WHAT IS NEEDED:
Return the material below word for word, leaving out the pictures.

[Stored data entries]
"""

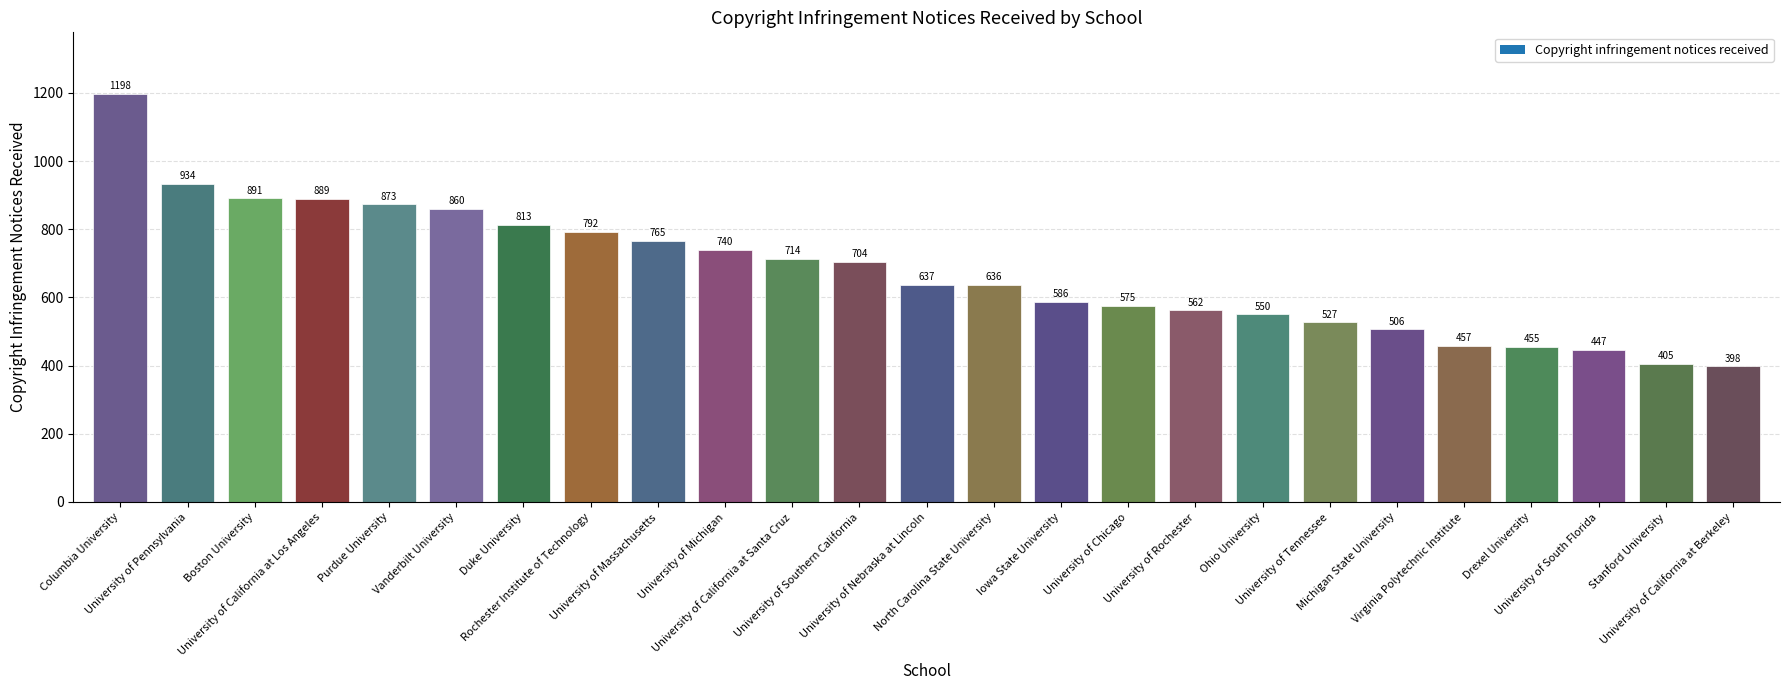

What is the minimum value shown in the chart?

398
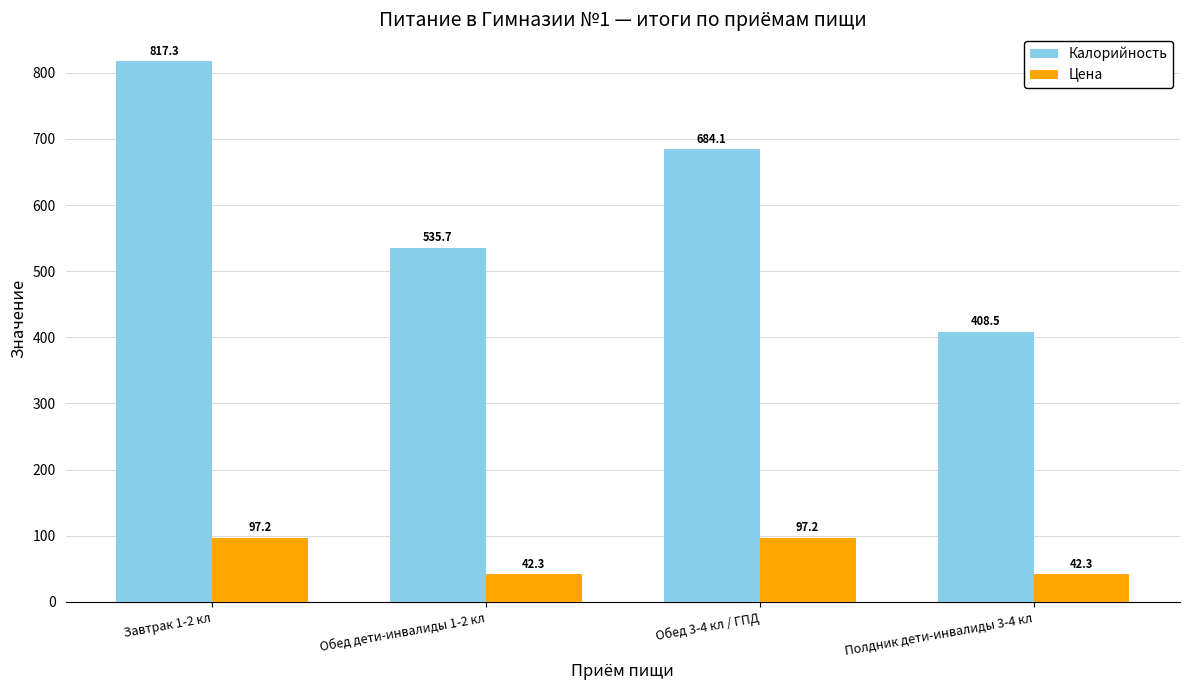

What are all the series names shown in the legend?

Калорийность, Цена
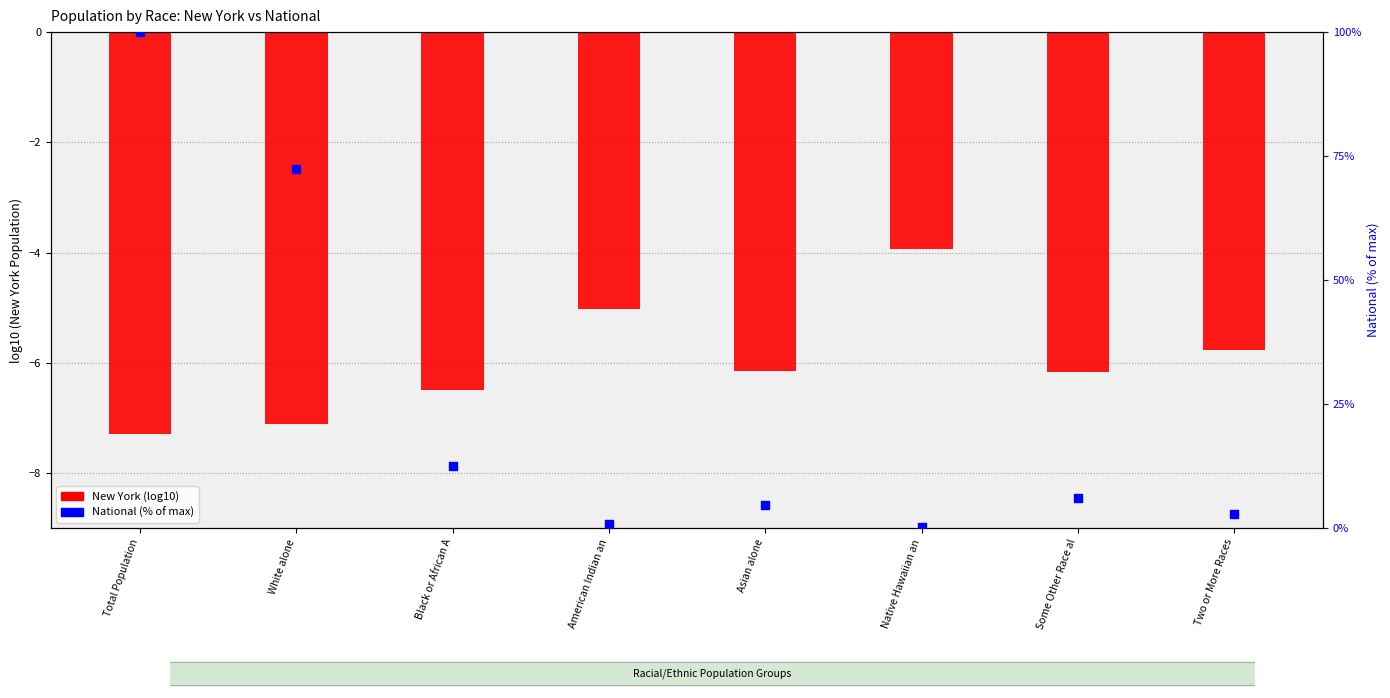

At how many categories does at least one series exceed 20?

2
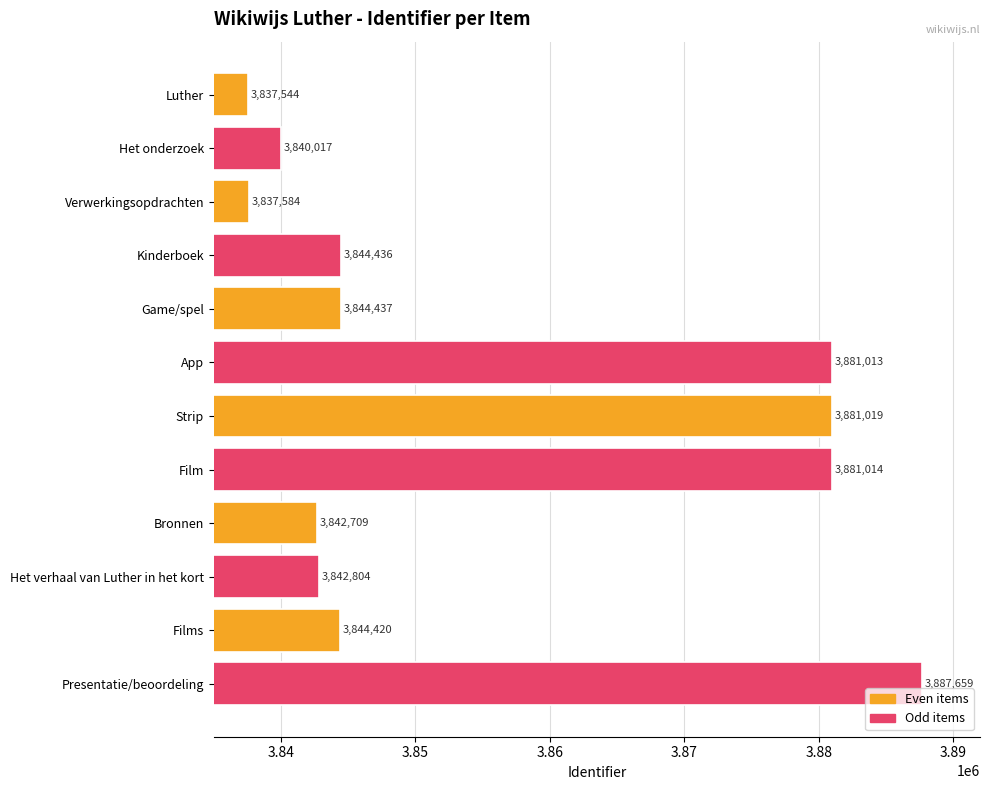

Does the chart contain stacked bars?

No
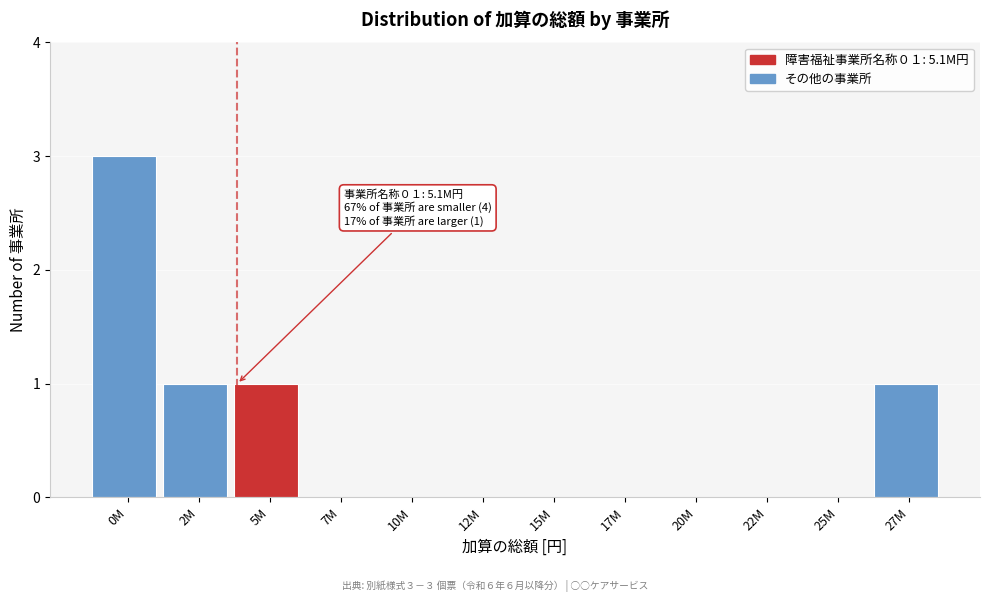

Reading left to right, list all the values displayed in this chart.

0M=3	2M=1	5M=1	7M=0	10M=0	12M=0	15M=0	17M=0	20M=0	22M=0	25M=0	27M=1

"""

RESPONSE BOX:
What is the minimum value shown in the chart?

398

What are all the series names shown in the legend?

Калорийность, Цена

At how many categories does at least one series exceed 20?

2

Does the chart contain stacked bars?

No

Reading left to right, list all the values displayed in this chart.

0M=3	2M=1	5M=1	7M=0	10M=0	12M=0	15M=0	17M=0	20M=0	22M=0	25M=0	27M=1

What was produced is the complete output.